While indigenous delegates from around the world were sidelined at the 15th United Nations Framework Convention on Climate Change in Copenhagen, the collective voice of indigenous peoples at the 2009 Parliament of the World’s Religions was heard calling on the Pope to repudiate the Christian Doctrine of Discovery.
The Doctrine, a fundamentally racist philosophy from the 15th century, continues to allow powerful nation-states to dehumanize people and devastate the living earth in their endless search for resources and markets, the delegation said.
Indigenous peoples from around the world, including a Haudenosaunee delegation, attended the Parliament of the World’s Religions in Australia Dec. 3 – 9.
The Parliament is an interfaith organization formed in 1893 “to cultivate harmony among the world’s religious and spiritual communities and foster their engagement with the world and its guiding institutions in order to achieve a just, peaceful and sustainable world.” It meets every five years.
While the delegates came from diverse geographies and cultures, they easily unified around the intersecting themes of the Christian Doctrine of Discovery, the United Nations Declaration on the Rights of Indigenous Peoples, and climate change.
The delegates articulated their concerns in a document called “An Indigenous Peoples’ Statement to the World Delivered at The Parliament of the World’s Religions Convened at Melbourne, Australia on the Traditional Lands of the Wurundjeri People of the Kulin Nation December 9, 2009.”
The seven point statement calls for immediate action on climate change; the protection of earth-based religions and sacred sites both within and outside their territories; strengthening and protecting indigenous cultures and languages, repatriation of the ancestors’ remains and sacred items, and the support and implementation of the UN Declaration on the Rights of Indigenous Peoples.
The final item is “To call upon Pope Benedict XVI and the Vatican to publicly acknowledge and repudiate the papal decrees that legitimized the original activities that have evolved into the dehumanizing Doctrine of Christian Discovery and dominion in laws and policies.”
“Overall the trip was very successful in bringing forward the idea of rescinding the papal bulls,” said Jake Swamp, Wolf Clan sub-chief of the Kahniakehaka, Mohawk Nation, author, and founder of the Tree of Peace Society, an international organization promoting peace and environmental conservation.
“I think that’s the most important thing in our time is to finally attack the roots of the oppression experienced by indigenous peoples worldwide.”
The papal bulls were 15th century documents issued by the popes of the Roman Catholic Church giving permission to the kings of Spain and Portugal to conquer and claim “undiscovered” lands, enslave or skill their non-Christian populations, and expropriate their possessions and resources.
The English monarchy followed suit with “charters” to explorers such as John Cabot to colonize “the New World.”
The Doctrine of Discovery, which these documents formulated, was a principle of international law – a kind of early trade agreement that whichever Christian European country “discovered” lands populated by non-Christians could claim those lands and resources.
The Doctrine concerns indigenous people all over the world, because it continues to negatively affect people everywhere, said Philip Arnold, associate professor of indigenous religions in the Department of Religion at Syracuse University, and a member of the Haudenosaunee delegation.
Arnold, who is married to a Mohawk woman, participated on a panel with some members of the Haudenosaunee delegation where he discussed how the Doctrine even affects his own family.
The Doctrine justified the establishment of the notorious boarding schools in the 19th and 20th centuries that aimed to “civilize” Indian children by removing them from their families and stripping them of their language, traditions, and culture, Arnold said.
“My wife’s family suffered through boarding schools, so I was able to talk about the Doctrine and how it negatively impacts us.
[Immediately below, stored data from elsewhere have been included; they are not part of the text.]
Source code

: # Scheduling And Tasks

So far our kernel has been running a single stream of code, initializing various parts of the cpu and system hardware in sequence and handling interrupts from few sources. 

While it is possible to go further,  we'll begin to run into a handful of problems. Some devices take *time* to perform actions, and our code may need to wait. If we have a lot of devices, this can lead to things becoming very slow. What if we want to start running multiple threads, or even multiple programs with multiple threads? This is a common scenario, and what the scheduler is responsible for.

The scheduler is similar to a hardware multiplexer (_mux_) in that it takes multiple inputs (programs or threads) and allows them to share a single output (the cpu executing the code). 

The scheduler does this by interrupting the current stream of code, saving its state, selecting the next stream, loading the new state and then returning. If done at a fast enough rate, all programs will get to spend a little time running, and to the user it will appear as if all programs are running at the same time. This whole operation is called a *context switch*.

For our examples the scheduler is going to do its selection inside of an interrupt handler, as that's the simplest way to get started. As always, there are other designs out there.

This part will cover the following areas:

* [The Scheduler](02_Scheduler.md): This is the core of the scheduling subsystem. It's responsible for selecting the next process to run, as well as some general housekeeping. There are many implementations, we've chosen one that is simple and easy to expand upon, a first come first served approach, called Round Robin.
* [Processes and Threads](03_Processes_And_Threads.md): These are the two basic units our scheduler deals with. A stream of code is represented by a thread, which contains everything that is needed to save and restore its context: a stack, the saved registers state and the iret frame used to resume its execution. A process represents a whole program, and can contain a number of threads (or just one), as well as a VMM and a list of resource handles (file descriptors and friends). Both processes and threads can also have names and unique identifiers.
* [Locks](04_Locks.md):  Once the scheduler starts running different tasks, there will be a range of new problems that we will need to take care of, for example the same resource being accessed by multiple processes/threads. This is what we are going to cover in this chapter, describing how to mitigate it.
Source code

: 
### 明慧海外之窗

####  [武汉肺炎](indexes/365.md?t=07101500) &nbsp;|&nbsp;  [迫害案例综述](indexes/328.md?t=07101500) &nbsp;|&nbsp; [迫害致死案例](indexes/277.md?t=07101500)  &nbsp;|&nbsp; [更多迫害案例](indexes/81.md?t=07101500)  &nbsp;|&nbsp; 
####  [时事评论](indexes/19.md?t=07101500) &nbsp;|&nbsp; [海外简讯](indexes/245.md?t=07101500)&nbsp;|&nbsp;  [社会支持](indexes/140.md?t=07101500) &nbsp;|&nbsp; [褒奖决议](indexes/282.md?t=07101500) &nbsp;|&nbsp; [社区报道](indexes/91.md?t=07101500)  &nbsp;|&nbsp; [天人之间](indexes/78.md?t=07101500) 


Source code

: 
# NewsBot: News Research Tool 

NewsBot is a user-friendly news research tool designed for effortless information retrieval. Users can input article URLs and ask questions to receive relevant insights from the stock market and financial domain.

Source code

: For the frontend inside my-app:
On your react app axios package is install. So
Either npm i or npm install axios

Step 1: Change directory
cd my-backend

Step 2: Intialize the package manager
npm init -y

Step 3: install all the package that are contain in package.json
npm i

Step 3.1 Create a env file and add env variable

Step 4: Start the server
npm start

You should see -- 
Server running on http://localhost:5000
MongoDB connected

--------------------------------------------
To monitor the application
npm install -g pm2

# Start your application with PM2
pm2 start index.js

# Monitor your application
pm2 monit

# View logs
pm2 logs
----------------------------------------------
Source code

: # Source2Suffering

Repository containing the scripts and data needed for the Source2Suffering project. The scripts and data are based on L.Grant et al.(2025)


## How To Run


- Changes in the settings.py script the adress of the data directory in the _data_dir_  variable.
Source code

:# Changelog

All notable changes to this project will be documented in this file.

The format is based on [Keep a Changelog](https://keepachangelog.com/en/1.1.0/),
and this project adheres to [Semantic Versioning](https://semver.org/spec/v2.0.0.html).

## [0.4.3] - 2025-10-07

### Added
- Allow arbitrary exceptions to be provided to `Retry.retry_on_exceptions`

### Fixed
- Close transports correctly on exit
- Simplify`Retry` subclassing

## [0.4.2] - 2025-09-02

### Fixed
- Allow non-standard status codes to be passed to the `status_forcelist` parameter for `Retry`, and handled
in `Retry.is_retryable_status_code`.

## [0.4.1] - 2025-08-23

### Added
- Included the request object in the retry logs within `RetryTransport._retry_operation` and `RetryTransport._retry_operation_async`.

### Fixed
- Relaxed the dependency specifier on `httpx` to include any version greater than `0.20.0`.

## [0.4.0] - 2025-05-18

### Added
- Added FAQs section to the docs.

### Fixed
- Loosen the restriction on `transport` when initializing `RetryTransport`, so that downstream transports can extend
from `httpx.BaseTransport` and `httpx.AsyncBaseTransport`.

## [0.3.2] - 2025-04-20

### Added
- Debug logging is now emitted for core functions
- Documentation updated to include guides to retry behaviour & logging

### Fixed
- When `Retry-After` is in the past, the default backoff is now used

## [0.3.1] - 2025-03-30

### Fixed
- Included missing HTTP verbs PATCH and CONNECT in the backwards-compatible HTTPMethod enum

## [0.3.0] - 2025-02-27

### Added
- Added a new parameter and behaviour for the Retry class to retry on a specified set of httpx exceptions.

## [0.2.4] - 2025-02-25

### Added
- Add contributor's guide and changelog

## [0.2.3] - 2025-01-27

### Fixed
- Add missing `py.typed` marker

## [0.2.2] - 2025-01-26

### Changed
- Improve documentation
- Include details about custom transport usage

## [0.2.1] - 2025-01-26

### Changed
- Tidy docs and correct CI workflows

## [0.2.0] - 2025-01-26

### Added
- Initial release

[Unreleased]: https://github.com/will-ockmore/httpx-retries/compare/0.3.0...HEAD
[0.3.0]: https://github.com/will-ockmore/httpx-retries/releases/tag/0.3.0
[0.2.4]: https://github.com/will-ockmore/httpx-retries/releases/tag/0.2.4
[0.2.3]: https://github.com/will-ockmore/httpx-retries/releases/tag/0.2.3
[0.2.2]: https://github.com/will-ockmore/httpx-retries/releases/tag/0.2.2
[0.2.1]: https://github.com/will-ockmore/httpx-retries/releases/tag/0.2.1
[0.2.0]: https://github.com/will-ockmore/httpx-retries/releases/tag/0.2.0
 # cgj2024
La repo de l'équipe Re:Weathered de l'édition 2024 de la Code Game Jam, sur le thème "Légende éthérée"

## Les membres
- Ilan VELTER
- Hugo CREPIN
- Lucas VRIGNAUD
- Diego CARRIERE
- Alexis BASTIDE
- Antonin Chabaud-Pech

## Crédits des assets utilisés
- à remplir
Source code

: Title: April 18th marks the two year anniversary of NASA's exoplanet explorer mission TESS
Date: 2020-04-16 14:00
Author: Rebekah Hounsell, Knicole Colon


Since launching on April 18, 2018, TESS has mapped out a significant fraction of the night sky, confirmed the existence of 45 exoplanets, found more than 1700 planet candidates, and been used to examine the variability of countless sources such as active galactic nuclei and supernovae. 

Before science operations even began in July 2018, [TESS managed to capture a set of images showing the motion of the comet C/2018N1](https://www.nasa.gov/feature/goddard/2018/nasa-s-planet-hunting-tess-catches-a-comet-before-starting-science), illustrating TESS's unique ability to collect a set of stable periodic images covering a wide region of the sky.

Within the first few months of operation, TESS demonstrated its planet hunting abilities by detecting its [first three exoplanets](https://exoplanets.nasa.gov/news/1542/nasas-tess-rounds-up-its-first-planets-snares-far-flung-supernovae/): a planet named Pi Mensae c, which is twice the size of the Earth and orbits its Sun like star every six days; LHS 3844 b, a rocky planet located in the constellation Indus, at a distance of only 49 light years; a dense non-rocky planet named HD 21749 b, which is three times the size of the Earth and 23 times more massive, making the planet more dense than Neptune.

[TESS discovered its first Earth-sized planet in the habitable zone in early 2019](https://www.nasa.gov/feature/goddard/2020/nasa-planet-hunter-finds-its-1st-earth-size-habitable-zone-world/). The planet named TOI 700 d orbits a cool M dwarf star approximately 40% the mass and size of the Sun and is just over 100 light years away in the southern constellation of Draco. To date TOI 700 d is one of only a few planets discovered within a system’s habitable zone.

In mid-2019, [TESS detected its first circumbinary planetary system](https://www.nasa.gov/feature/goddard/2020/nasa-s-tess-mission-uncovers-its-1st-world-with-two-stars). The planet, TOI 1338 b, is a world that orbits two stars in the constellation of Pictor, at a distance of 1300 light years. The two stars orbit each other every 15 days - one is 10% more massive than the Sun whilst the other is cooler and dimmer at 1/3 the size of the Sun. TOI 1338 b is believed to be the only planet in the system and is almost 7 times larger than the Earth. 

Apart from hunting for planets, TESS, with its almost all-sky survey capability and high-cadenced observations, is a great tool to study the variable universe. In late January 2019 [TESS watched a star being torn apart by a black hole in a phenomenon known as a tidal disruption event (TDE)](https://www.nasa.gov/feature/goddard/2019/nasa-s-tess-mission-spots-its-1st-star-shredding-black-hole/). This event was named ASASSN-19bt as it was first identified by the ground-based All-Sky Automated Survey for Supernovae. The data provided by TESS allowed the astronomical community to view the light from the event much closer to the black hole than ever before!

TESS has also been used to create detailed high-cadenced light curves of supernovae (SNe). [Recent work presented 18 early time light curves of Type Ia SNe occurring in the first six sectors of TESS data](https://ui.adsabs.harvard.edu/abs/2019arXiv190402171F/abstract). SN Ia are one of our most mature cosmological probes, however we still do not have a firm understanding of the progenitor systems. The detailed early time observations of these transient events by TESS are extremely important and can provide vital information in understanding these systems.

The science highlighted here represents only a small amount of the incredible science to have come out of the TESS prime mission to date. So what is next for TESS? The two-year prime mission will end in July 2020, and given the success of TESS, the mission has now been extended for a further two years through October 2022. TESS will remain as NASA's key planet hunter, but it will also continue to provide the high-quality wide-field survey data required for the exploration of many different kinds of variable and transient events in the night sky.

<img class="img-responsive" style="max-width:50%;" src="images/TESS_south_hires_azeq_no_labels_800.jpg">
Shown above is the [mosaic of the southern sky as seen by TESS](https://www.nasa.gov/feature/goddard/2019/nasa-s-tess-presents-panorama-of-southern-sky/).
In those boarding schools, everything was stripped out of these kids, so even though it was more than 100 years ago that my wife’s grandfather was in a boarding school, we still deal with that legacy every day with our children, trying to help them understand what was done and why they don’t participate in Long House ceremonies, for example, because their clans were taken from them by this ‘civilizing’ process.”
He said the panel presentations by the Haudenosaunee delegation were effective in stimulating interest.
“There were a lot of Christians from a variety of denominations and they got very active and wanted to know what they could do to help bring awareness about the Doctrine of Discovery and we encouraged them to do that within their own denominations. There was a Catholic priest who was very animated about this.”
A movement to repudiate the Doctrine is gaining steam among Christian churches since the Episcopal Church issued a resolution renouncing it and urging support of the Declaration on the Rights of Indigenous peoples at its national meeting last summer. Last September, the Indian Committee of the Philadelphia Yearly Meeting of the Religious Society of Friends made a similar commitment.
Arnold said members of the Haudenosaunee delegation will continue to work to raise awareness of the Doctrine in the hope of gaining a critical mass of grassroots support the Vatican will not be able to ignore.
“The Doctrine maps a cultural attitude – our arrogance – toward the indigenous peoples and the earth. The whole colonial project, which is the legacy of America, is based on these principles, which are directly antagonistic to Native peoples, but also antagonistic to the life systems of the earth. So this idea of Discovery just can’t hold up.”